A Saloojee family friend, Imran Khan, fired several shots. Jaynaryan was dead. His body lay on the street.

Thirty minutes later in Geranium Street, Lenasia, Latchmee received the good news of her husband’s acquittal from a relative. Her husband was free.

As she replaced the receiver, she peeped through her bedroom window and watched helplessly as two men, Shiraaz and his brother, Salim, armed with guns, burst into the house. Her son, Jermaine Ramdin, who was 15 at the time, tried to lock the security gate, but it was too late.

He screamed for them not to hurt his mother, but they shot him at close range.

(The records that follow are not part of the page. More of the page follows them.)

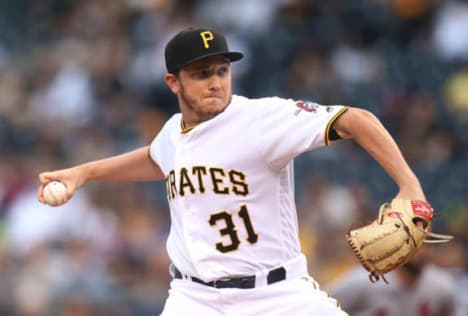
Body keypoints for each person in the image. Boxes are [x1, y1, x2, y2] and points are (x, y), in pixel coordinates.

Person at [38, 27, 430, 316]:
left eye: (221, 71)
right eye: (201, 73)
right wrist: (84, 173)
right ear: (173, 82)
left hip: (277, 295)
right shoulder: (172, 133)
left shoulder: (261, 119)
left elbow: (355, 120)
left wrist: (409, 186)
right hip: (194, 299)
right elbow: (157, 159)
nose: (215, 82)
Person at [328, 247, 459, 316]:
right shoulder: (364, 281)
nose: (423, 252)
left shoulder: (441, 286)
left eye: (427, 244)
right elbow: (320, 306)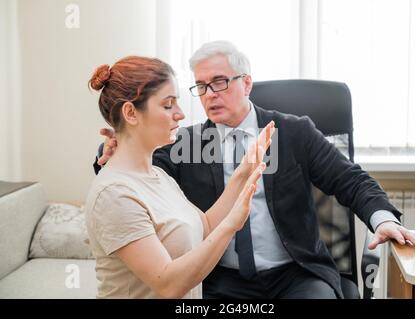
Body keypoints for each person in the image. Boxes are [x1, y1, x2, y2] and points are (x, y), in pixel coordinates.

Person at [94, 42, 415, 299]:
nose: (210, 95)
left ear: (247, 83)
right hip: (219, 280)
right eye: (201, 86)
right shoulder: (186, 141)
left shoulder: (292, 132)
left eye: (220, 82)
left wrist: (383, 219)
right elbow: (138, 173)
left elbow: (350, 180)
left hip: (295, 274)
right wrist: (110, 148)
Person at [85, 55, 275, 298]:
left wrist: (243, 172)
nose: (181, 114)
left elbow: (203, 228)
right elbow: (168, 284)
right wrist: (231, 225)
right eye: (168, 105)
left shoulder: (158, 176)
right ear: (131, 113)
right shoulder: (113, 194)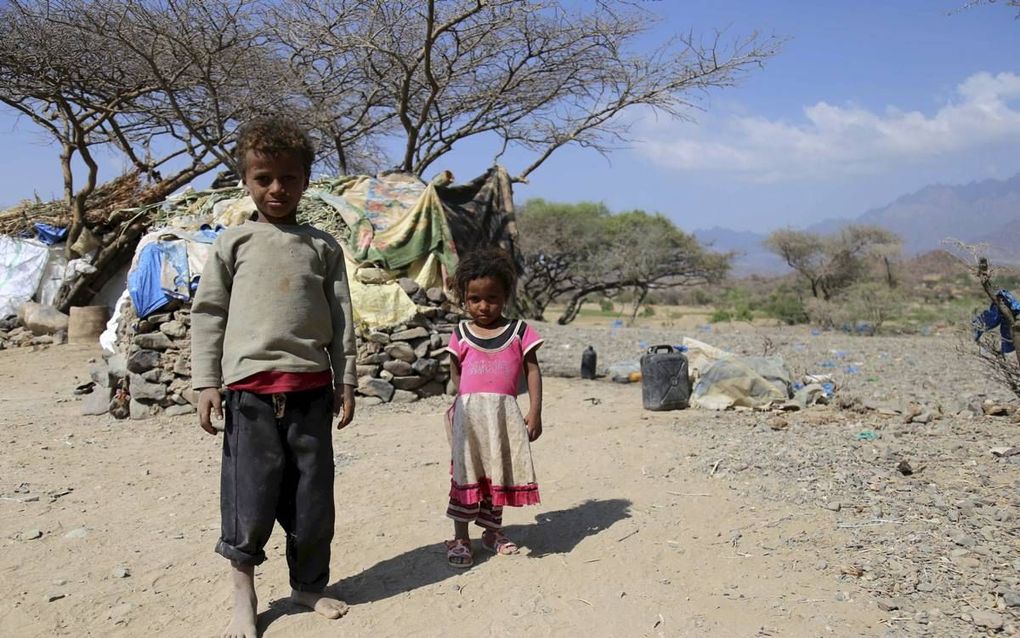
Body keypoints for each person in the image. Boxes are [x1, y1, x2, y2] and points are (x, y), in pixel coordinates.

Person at [191, 116, 357, 638]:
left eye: (289, 177)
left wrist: (345, 379)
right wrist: (205, 382)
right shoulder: (232, 243)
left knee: (312, 501)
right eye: (264, 178)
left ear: (307, 180)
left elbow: (343, 318)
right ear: (247, 179)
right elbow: (209, 315)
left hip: (310, 392)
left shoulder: (323, 247)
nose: (277, 188)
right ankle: (244, 591)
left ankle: (308, 586)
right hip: (249, 397)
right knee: (249, 497)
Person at [443, 247, 544, 568]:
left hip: (504, 416)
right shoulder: (460, 333)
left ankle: (491, 532)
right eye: (474, 299)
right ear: (464, 298)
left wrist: (535, 410)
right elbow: (456, 373)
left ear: (506, 296)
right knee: (466, 472)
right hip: (469, 418)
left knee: (497, 472)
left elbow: (532, 371)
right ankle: (460, 537)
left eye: (492, 298)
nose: (483, 306)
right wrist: (462, 409)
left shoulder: (519, 332)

When the police arrived Jermaine was dead, Latchmee was critically wounded and her younger son, Elvin, was found hiding under the bed. Alistaire had fled after witnessing the killing.

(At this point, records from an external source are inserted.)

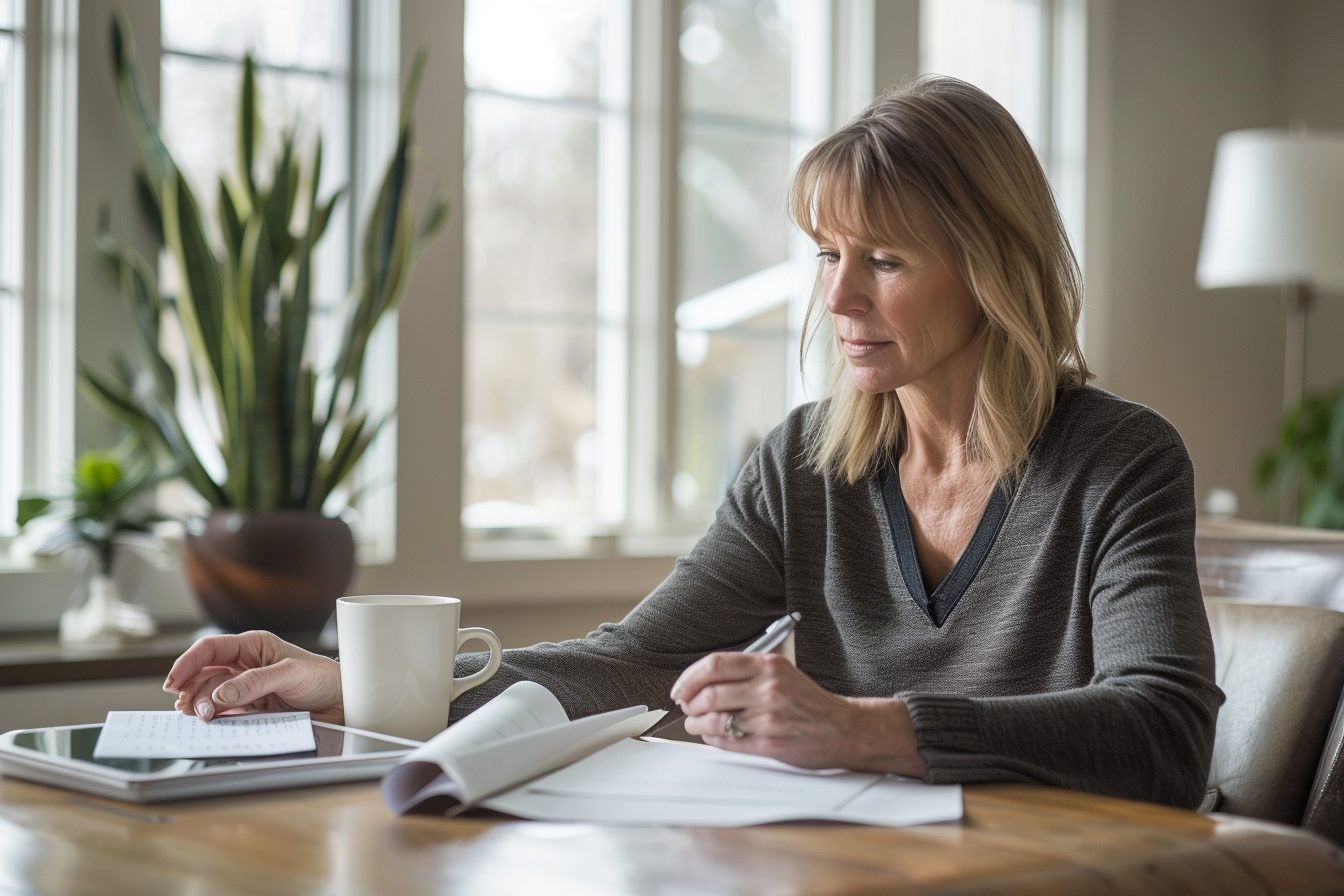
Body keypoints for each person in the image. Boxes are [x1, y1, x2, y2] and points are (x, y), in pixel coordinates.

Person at [163, 75, 1223, 808]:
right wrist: (359, 680)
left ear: (994, 267)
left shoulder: (1121, 461)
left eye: (886, 260)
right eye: (826, 255)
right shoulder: (804, 463)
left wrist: (867, 726)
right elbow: (634, 657)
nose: (840, 297)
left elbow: (1165, 736)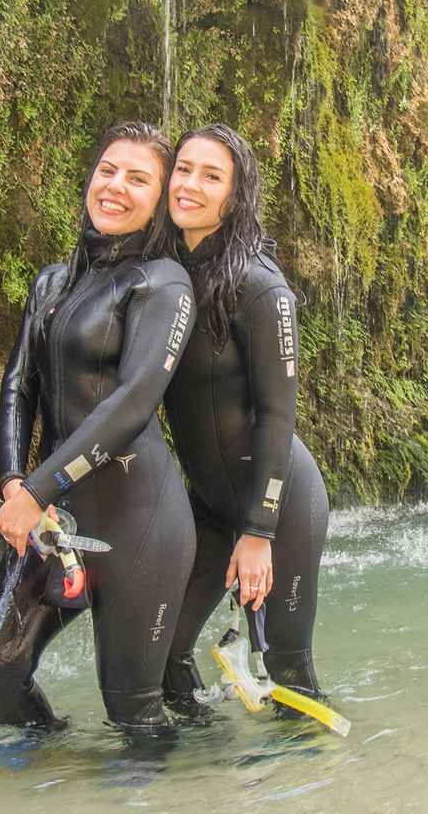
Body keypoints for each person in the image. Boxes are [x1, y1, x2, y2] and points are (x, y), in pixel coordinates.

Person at [0, 121, 197, 730]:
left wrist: (40, 487)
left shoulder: (164, 284)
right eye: (107, 170)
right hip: (51, 518)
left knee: (132, 710)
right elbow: (18, 387)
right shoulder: (52, 280)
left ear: (159, 202)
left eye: (138, 178)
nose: (115, 186)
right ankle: (45, 780)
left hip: (139, 521)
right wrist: (16, 482)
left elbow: (131, 404)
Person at [159, 123, 330, 708]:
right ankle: (201, 771)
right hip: (208, 502)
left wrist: (258, 531)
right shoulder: (165, 271)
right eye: (183, 169)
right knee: (162, 651)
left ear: (234, 196)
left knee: (284, 667)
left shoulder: (261, 286)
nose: (190, 185)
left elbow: (278, 415)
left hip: (280, 506)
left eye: (211, 176)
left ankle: (309, 787)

Witnesses later identified the gunmen as Shiraaz and his brother, Salim Saloojee. They were arrested.

It took three months for Judge John Coetzee to reach a verdict.

In his judgment he found that, minutes after Jaynarain’s acquittal, Imran had run to his car in a rage, shouting for his gun, because “justice had not been done”.

He caught up with Jaynaryan in Smal Street Mall and fired several shots at his back. Jaynaryan died instantly from one of the bullets.

Judge Coetzee said that the killings showed a complete contempt for the law, and were motivated by revenge for the deaths of Dawood and his nephew, Ismail.

He said that the shooting of Latchmee, who had been left crippled by the incident, the fatal shooting of her eldest son, and the attack on her youngest son, who narrowly escaped a bullet, were “deliberate”, “cold-blooded”, “vicious and callous” acts.

He said the callous shootings showed that the accused had no respect for human life and that they had shown no remorse.

Shiraaz and Imran were sentenced to an effective 40 years in prison, while Salim was sentenced to an effective 20 years. While the trial was in progress, the Ramdin family had lived in fear – their home had been petrol-bombed half a dozen times, a relative was attacked with an axe and Alistaire was kidnapped and taken to a warehouse where there was an attempt to hang him.

The feud had not cooled and in December last year,

Alistaire allegedly targeted the Saloojee brothers and left blood on the walls of the family home.

This week, neither the Saloojee nor the Ramdin families wanted to speak about the feud and bloody murders.

Police Lieutenant-Colonel Katlego Mogale confirmed that two cases of murder had been opened.

 

To date, six people have died and those involved in the feud, all afraid to speak to the press, live in fear.